Protesters in Hong Kong think they’re tenacious enough to wear down Beijing. But considering what President Xi and his National Security Commission reportedly discussed when they met last week, the protesters seem to be clinging to a vain hope. The AP reports:
China’s ruling Communist Party believes it has offered enough concessions to Hong Kong in the past, and will give no ground to pro-democracy protests because it wants to avoid setting a precedent for reform on the mainland, sources told Reuters.The position, arrived at during a meeting of the new National Security Commission chaired by President Xi Jinping in the first week of October, appears to give Hong Kong’s leader little room for manoeuver as he seeks to end the crisis.

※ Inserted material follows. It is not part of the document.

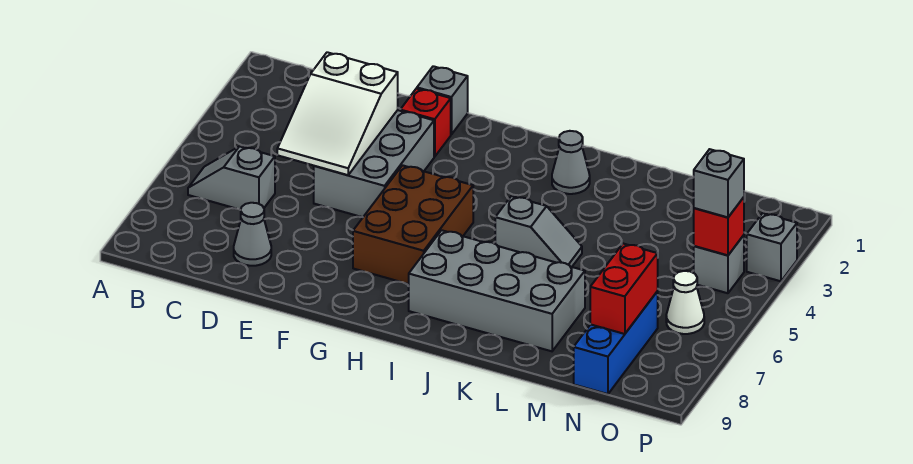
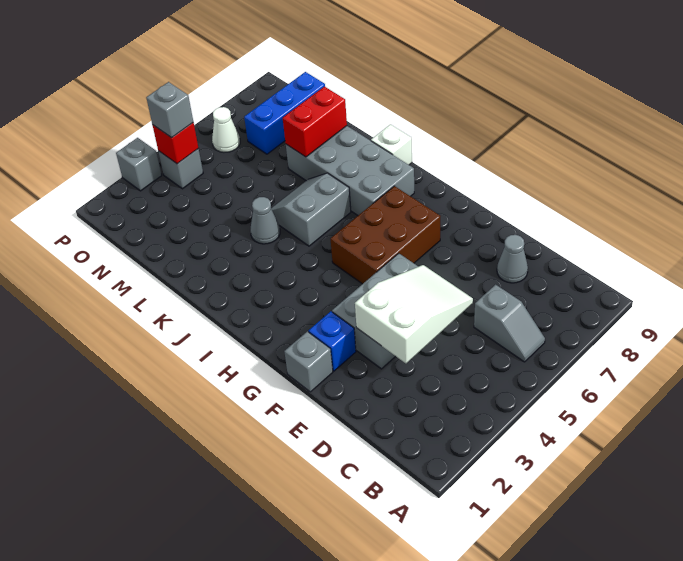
red brick F2 level 1 -> blue brick F2 level 1
grey cone J2 level 1 -> grey cone K4 level 1
grey slope J5:K5 level 1 top J -> grey slope J5:K6 level 1 top J
none -> white brick J9 level 1
red brick N7:N8 level 2 -> red brick L7:L8 level 2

(The Diplomat makes the case for this too, citing additional and alternative CCP sources.)All of this raises the question of whether Xi is willing to use military force to preserve the current order in Hong Kong. If the Chinese government sees victory for the protesters as a potential contagion, it will do whatever it must to stop it from spreading. It proved that in Tienanmen Square. Today’s leaders have pledged not to replay that gory scene—unless it comes to that. The AP goes on:
“(We) move back one step and the dam will burst,” said a party source familiar with Beijing’s policy towards Hong Kong, adding that if Beijing yielded, it could have a domino effect with Tibet, Xinjiang and other parts of the mainland demanding the right to elections. […][Vice Premier Yang] Wang, speaking in Russia over the weekend, said the West was supporting the protesters, whose aim he said was for a “color revolution” in the territory, a reference to movements in countries like Ukraine which have forced incumbent governments from office.However, China has decided there will not be a bloody crackdown in Hong Kong, and sending in the People’s Liberation Army would only happen if there were widespread chaos, the second source said.
The stakes are high: Hong Kong is a preview for Beijing, as the same sort of pro-democracy unrest could take place on the mainland. As we’ve written, the real question is whether Beijing is smart enough to be flexible when it comes to modernization and liberalization. Will it be able to change enough to keep its people happy while hanging onto power? The Hong Kong crisis isn’t yet over, but this is a key preview of the regime’s longterm chances.